## INSTRUCTIONS FOR THE TASK
Only one range belongs in the answer: the line holding "Step: Widen the" through the last line of the records, reproduced as is.

(Collected data)
——————————

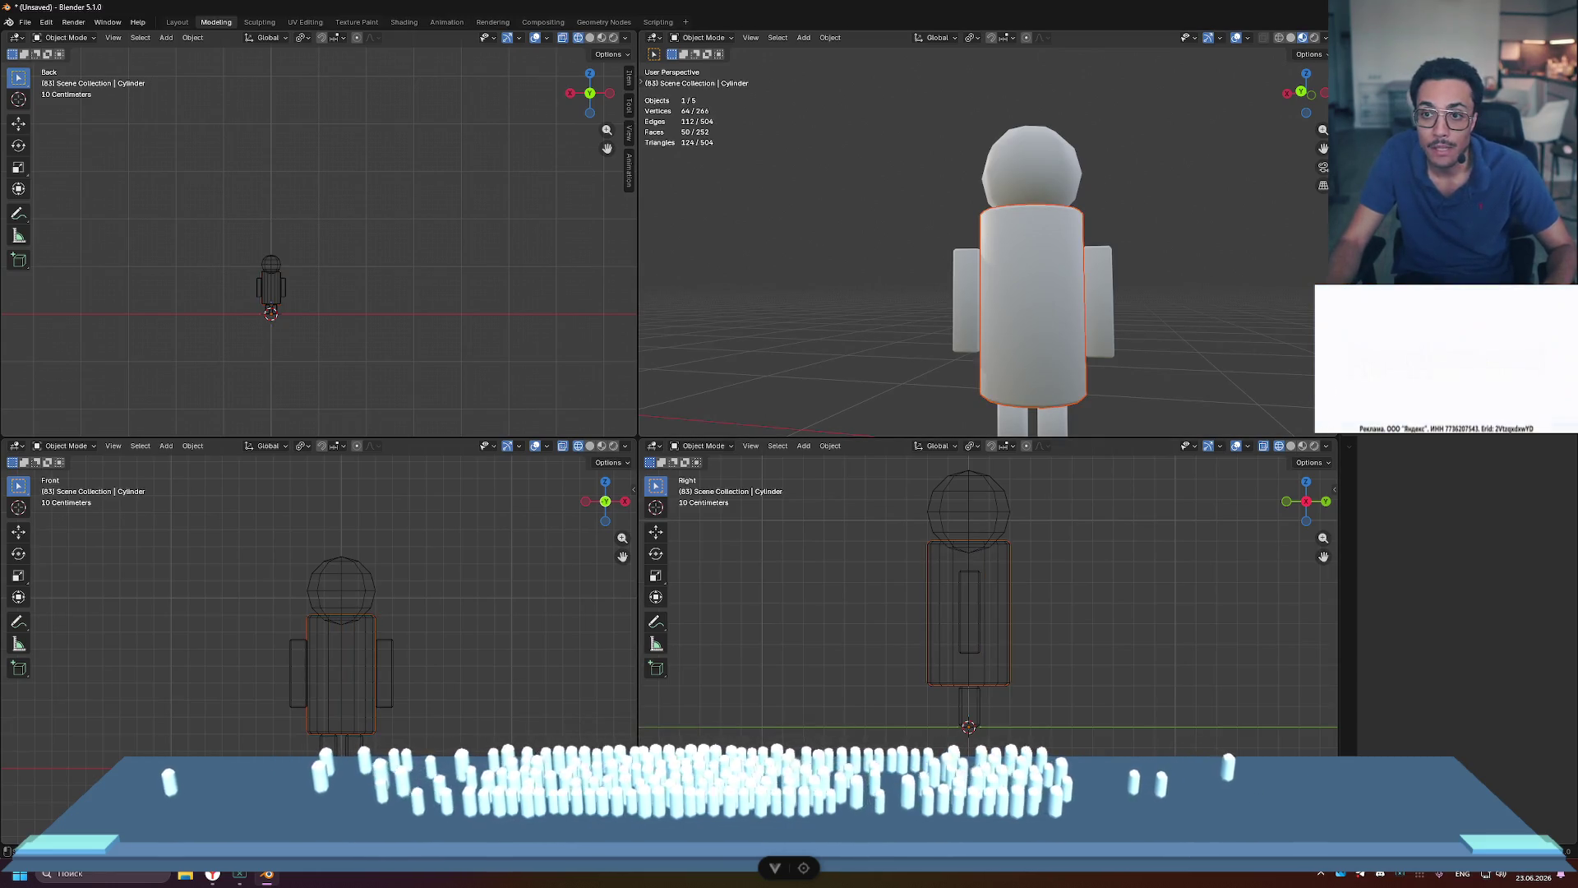
{"action": "left_click", "coordinate": [1195, 304]}
{"action": "key", "text": "Tab"}
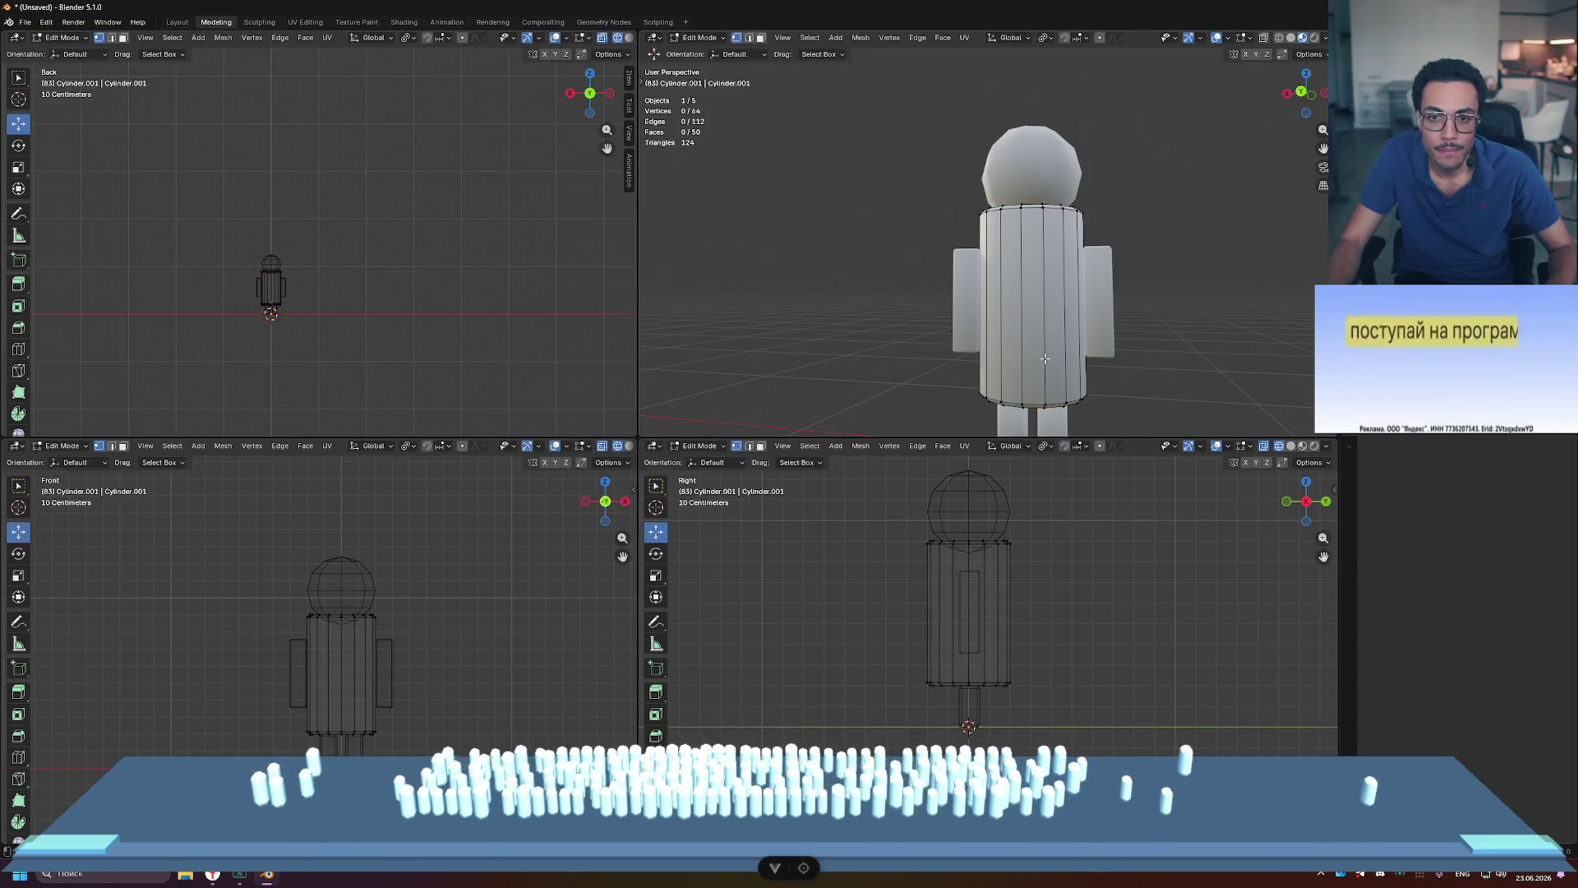
{"action": "left_click_drag", "start_coordinate": [1023, 693], "coordinate": [1023, 693]}
{"action": "left_click_drag", "start_coordinate": [907, 521], "coordinate": [1057, 564]}
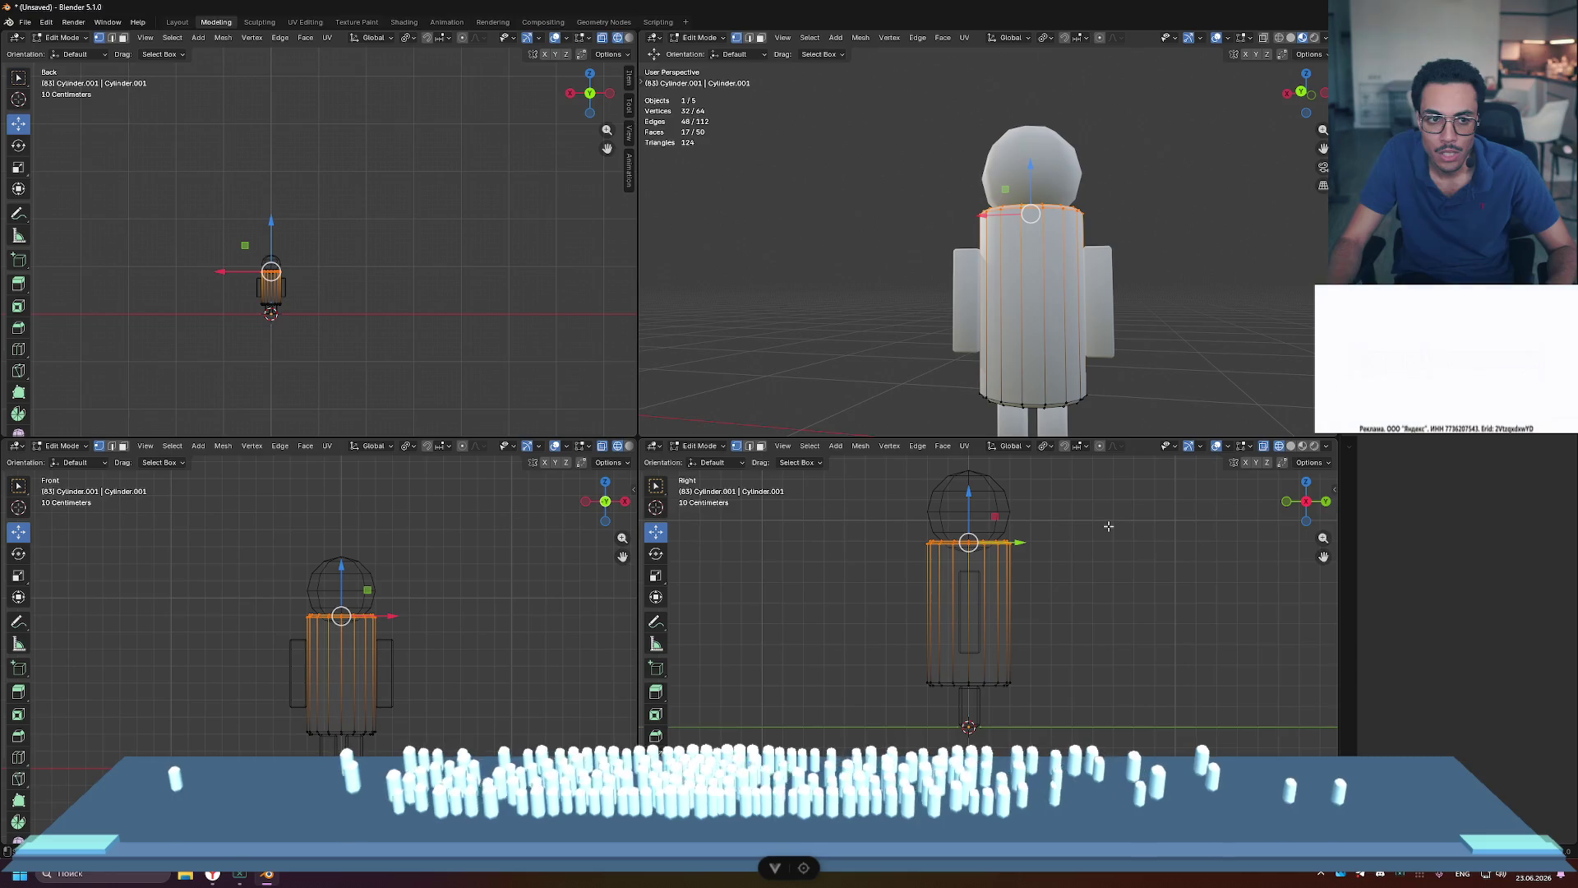
{"action": "scroll", "coordinate": [441, 342], "scroll_direction": "up", "scroll_amount": 3}
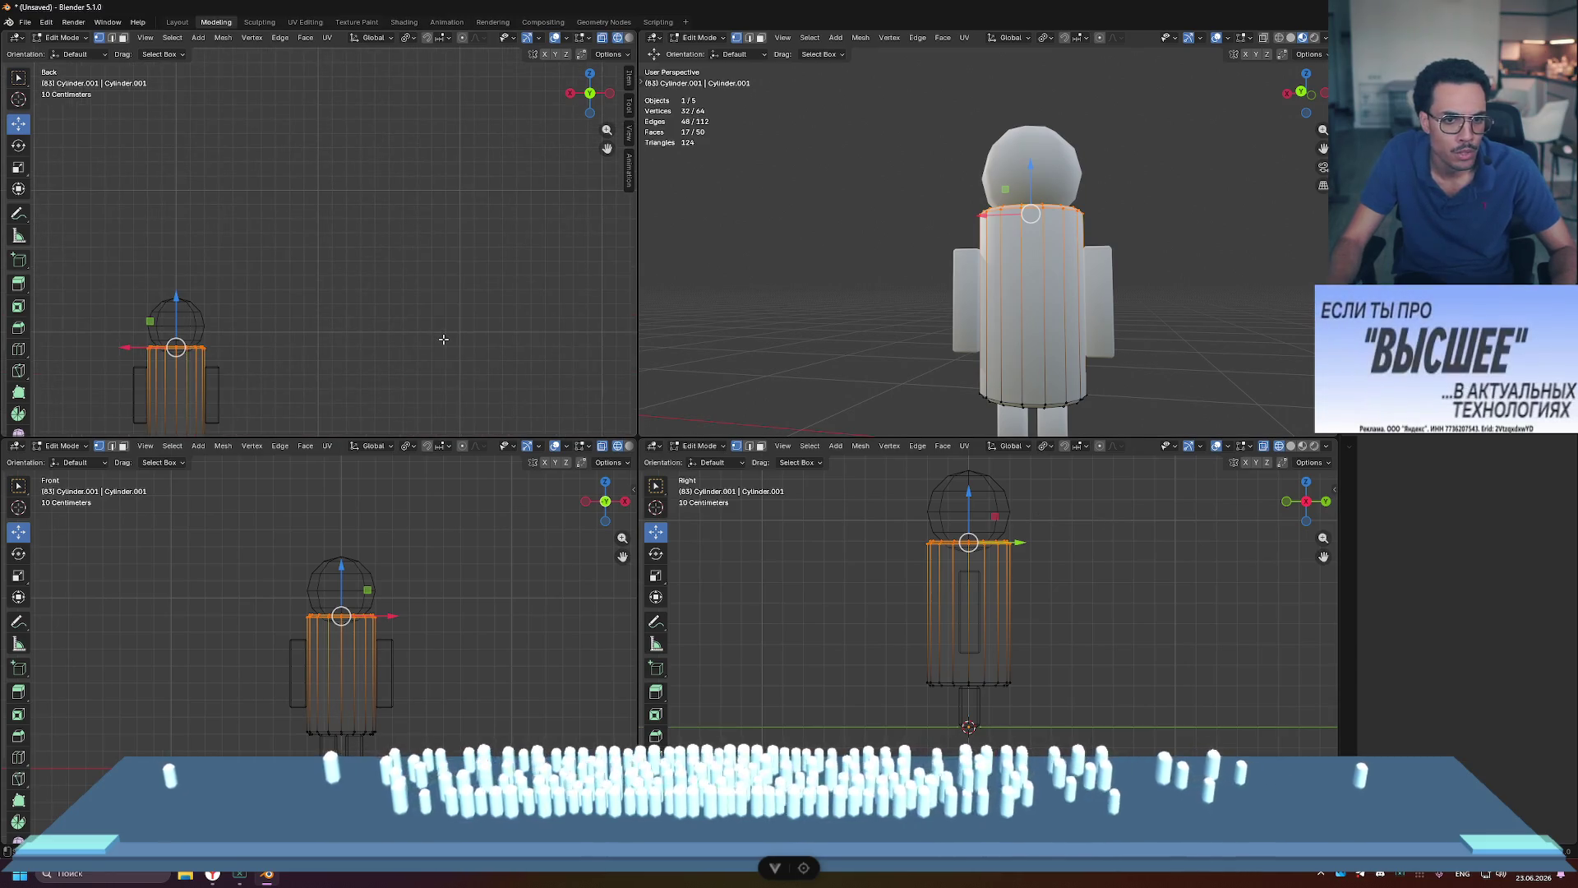
{"action": "middle_click_drag", "start_coordinate": [353, 305], "coordinate": [495, 291], "text": "shift"}
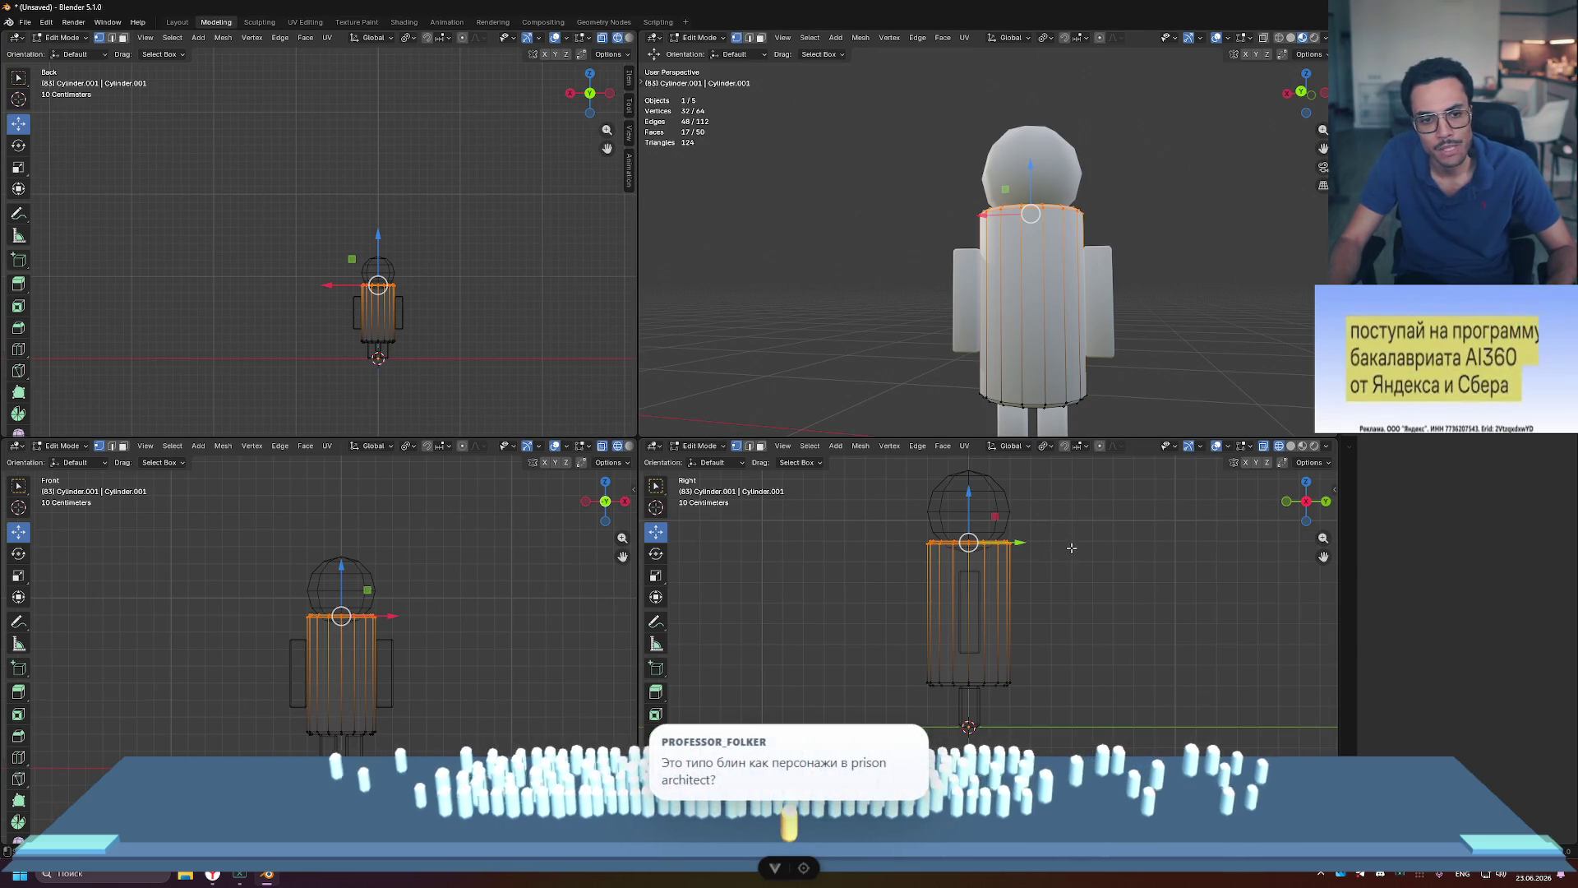
{"action": "left_click", "coordinate": [1303, 74]}
Step: Widen the top ring 1.2 times horizontally and shrink the bottom ring to 0.9
{"action": "key", "text": "s"}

——————————

## YOUR SOLUTION
Step: Widen the top ring 1.2 times horizontally and shrink the bottom ring to 0.9
{"action": "key", "text": "s"}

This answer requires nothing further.